In deze zaak gaat het om de bevoegdheid van de Inspecteur om navorderingsaanslagen op te leggen aan belanghebbende, die in hoger beroep is gegaan tegen een uitspraak van de rechtbank Oost-Nederland. De zaak betreft navorderingsaanslagen in de inkomstenbelasting en de inkomensafhankelijke bijdrage Zorgverzekeringswet voor het jaar 2008. Belanghebbende, die als contractor voor de Verenigde Naties heeft gewerkt, heeft een vaststellingsovereenkomst gesloten met de Inspecteur over de fiscale behandeling van zijn inkomsten. De Inspecteur heeft echter navorderingsaanslagen opgelegd, omdat hij van mening is dat de primitieve aanslag te laag was vastgesteld en niet in overeenstemming was met de vaststellingsovereenkomst.

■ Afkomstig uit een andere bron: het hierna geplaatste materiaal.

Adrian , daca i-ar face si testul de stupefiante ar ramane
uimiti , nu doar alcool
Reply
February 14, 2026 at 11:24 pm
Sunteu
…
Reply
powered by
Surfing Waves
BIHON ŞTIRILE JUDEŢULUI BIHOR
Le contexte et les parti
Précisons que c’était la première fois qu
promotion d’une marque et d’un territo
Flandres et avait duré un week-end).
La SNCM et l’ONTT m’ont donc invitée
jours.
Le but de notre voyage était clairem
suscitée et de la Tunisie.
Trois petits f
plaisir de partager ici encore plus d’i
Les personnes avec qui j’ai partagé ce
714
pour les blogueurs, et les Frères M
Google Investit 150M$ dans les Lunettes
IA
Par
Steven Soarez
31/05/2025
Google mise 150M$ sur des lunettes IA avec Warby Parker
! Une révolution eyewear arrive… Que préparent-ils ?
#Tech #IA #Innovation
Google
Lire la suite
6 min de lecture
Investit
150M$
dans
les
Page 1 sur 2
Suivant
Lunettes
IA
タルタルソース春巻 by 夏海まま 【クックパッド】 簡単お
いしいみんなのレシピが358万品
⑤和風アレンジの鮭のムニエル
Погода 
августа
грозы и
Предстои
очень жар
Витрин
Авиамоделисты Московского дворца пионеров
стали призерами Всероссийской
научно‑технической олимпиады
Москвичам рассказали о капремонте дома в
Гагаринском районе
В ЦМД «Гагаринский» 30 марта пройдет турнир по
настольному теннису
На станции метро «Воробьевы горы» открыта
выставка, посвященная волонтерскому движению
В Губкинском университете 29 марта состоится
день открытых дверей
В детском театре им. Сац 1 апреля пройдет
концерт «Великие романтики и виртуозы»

De rechtbank heeft het beroep van belanghebbende ongegrond verklaard, waarna belanghebbende in hoger beroep is gegaan. Het Hof heeft vastgesteld dat de Inspecteur bevoegd is om de navorderingsaanslagen op te leggen, omdat belanghebbende bij de ontvangst van de primitieve aanslag duidelijk moest zijn geweest dat de Inspecteur de vaststellingsovereenkomst niet had nageleefd. Het Hof oordeelt dat de Inspecteur, gezien de omstandigheden van de zaak, gerechtigd is om de primitieve aanslag te corrigeren en dat de vaststellingsovereenkomst bindend is voor beide partijen. Het hoger beroep van belanghebbende wordt ongegrond verklaard, en de uitspraak van de rechtbank wordt bevestigd.
De uitspraak benadrukt het belang van vaststellingsovereenkomsten in belastingzaken en de gevolgen van ambtelijke verzuimen bij de belastingheffing. Het Hof concludeert dat de Inspecteur op basis van de wet bevoegd is om navorderingsaanslagen op te leggen, en dat de belangen van de belastingplichtige in dit geval niet in het geding zijn gekomen.